Beyond word use and word frequency, our model actually extracts and quantifies *context*. Every token in all the reviews are understood by their neighboring words and embedded in a given number of dimensions. All the interactions of a word with all the other words it has been associated with are expressed in vectors. And all the words in a given review are averaged according to each of the dimensions to create its 100 features. So the essence of a review by its words make up the final dataframe.

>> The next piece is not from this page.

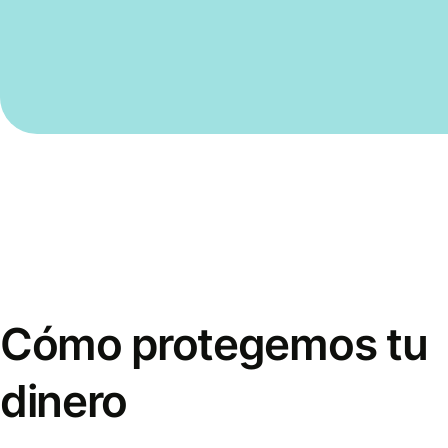
Cómo protegemos tu
dinero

What we have is a multi-class model where each of the five classes correspond to a review’s star rating. This is then a discrete approach where each class is independent of each other. In a situation where a 5-star rating is misinterpreted by the model as a 1-star review, then the model has simply misclassified – it is agnostic to how far off `1` and `5` are. This is in contrast with a *continuous* approach whereas a misclassification of a 5-star review as a 1-star review would be more penalizing. Our model then is reliant on the distinction of each kind of review. It is more concerned in asking "*What makes a 5-star review different from a 4-star review?*" than asking "*Is this review more approving than criticizing?*"

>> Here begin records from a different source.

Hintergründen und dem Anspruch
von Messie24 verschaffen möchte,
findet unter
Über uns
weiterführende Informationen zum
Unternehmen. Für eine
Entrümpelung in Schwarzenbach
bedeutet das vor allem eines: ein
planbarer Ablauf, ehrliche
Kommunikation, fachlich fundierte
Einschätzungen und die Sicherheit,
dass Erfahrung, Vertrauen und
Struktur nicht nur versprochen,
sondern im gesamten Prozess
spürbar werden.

## Limitations and Recommendations ##
Though we have observed satisfactory results in our model compared to the baseline, there are several limitations in the way the model handles data. These could serve as areas of improvement. First, despite a rich vocabulary, the model will not be able to handle words that it has not encountered during training. In fact, if an unknown word appears in a review, the word is dropped from the dimension-averaging step since has not  been referenced in our `word_vec_df`.

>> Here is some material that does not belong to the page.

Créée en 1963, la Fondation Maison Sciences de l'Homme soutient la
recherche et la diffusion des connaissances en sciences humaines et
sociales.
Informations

Because each word is simplified by lemmatization during pre-processing, then alternate forms of a token shouldn’t necessarily be a concern. However, the model cannot identify if a word is misspelled and will identify one simply as a new word. Incorporating a spellchecker would add to the computational cost and will certainly add to the model’s complexity.

Finally, as is usually the case in NLP, sarcasm or text that is intended to be ironic is interpreted by what is literally in the text and not by its underlying context. Because sarcasm is usually detected by readers through the mood and sentiment of the document, it takes adding another layer of NLP just to approximate whether the review is sarcastic or not in order to properly work with such text. This supplement layer will not only utilize tagged sarcastic text as supervised labels, but must also consider the review’s given product rating in its judgment to detect sarcasm.